--- PASSAGE PROVIDED Enclosed Below ---

650. 2 Keys Keyboard
Description
There is only one character 'A' on the screen of a notepad. You can perform one of two operations on this notepad for each step:
- Copy All: You can copy all the characters present on the screen (a partial copy is not allowed).
- Paste: You can paste the characters which are copied last time.
Given an integer n, return the minimum number of operations to get the character 'A' exactly n times on the screen.
Example 1:
Input: n = 3 Output: 3 Explanation: Initially, we have one character 'A'. In step 1, we use Copy All operation. In step 2, we use Paste operation to get 'AA'. In step 3, we use Paste operation to get 'AAA'.
Example 2:
Input: n = 1 Output: 0
Constraints:
1 <= n <= 1000
Solutions
Solution 1
Python3
class Solution:
def minSteps(self, n: int) -> int:
@cache
def dfs(n):
if n == 1:
return 0
i, ans = 2, n
while i * i <= n:
if n % i == 0:
ans = min(ans, dfs(n // i) + i)
i += 1
return ans
return dfs(n)
Java
class Solution {
private int[] f;
public int minSteps(int n) {
f = new int[n + 1];
Arrays.fill(f, -1);
return dfs(n);
}
private int dfs(int n) {
if (n == 1) {
return 0;
}
if (f[n] != -1) {
return f[n];
}
int ans = n;
for (int i = 2; i * i <= n; ++i) {
if (n % i == 0) {
ans = Math.min(ans, dfs(n / i) + i);
}
}
f[n] = ans;
return ans;
}
}
C++
class Solution {
public:
vector<int> f;
int minSteps(int n) {
f.assign(n + 1, -1);
return dfs(n);
}
int dfs(int n) {
if (n == 1) return 0;
if (f[n] != -1) return f[n];
int ans = n;
for (int i = 2; i * i <= n; ++i) {
if (n % i == 0) {
ans = min(ans, dfs(n / i) + i);
}
}
f[n] = ans;
return ans;
}
};
Go
func minSteps(n int) int {
f := make([]int, n+1)
for i := range f {
f[i] = -1
}
var dfs func(int) int
dfs = func(n int) int {
if n == 1 {
return 0
}
if f[n] != -1 {
return f[n]
}
ans := n
for i := 2; i*i <= n; i++ {
if n%i == 0 {
ans = min(ans, dfs(n/i)+i)

--- End of Enclosed PASSAGE PROVIDED ---
--- GIVEN ENTRIES Enclosed Below ---

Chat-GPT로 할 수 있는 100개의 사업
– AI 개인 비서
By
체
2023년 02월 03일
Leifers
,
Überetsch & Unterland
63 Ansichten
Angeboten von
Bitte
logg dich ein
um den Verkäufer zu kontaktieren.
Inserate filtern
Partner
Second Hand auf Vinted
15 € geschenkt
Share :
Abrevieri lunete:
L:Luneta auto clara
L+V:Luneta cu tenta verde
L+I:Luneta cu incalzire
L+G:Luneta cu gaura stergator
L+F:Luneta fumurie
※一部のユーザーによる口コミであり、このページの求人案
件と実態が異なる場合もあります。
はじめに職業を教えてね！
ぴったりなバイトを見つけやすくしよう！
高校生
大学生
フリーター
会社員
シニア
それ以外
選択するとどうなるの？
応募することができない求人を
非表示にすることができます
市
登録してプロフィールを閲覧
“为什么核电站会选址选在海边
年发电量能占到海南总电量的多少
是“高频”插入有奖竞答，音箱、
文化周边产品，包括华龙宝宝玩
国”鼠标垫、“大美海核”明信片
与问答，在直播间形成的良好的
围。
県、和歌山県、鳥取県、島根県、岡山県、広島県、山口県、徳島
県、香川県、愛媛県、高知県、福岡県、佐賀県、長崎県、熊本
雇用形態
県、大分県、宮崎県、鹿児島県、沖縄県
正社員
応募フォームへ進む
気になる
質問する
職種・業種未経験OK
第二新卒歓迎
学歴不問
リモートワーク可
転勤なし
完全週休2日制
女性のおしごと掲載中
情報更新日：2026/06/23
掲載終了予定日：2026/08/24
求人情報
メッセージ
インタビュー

--- End of Enclosed GIVEN ENTRIES ---

> [TASKS TO COMPLETE]:
**1)** Do these statements agree with the 2 Keys Keyboard problem? Answer yes or no for each, quoting the words from the text that decide it.
(a) Copy All may copy only some of the characters on the screen.
(b) When n is 1, the expected output is 0.
(c) The constraints allow n to be as large as 10000.
**2)** Reproduce, character for character, everything in the 2 Keys Keyboard problem from "650. 2 Keys" down to "copied last time.".

> [ANSWERS]:
**1)**
(a) No: "a partial copy is not allowed"
(b) Yes: "Input: n = 1 Output: 0"
(c) No: "1 <= n <= 1000"

**2)**
650. 2 Keys Keyboard
Description
There is only one character 'A' on the screen of a notepad. You can perform one of two operations on this notepad for each step:
- Copy All: You can copy all the characters present on the screen (a partial copy is not allowed).
- Paste: You can paste the characters which are copied last time.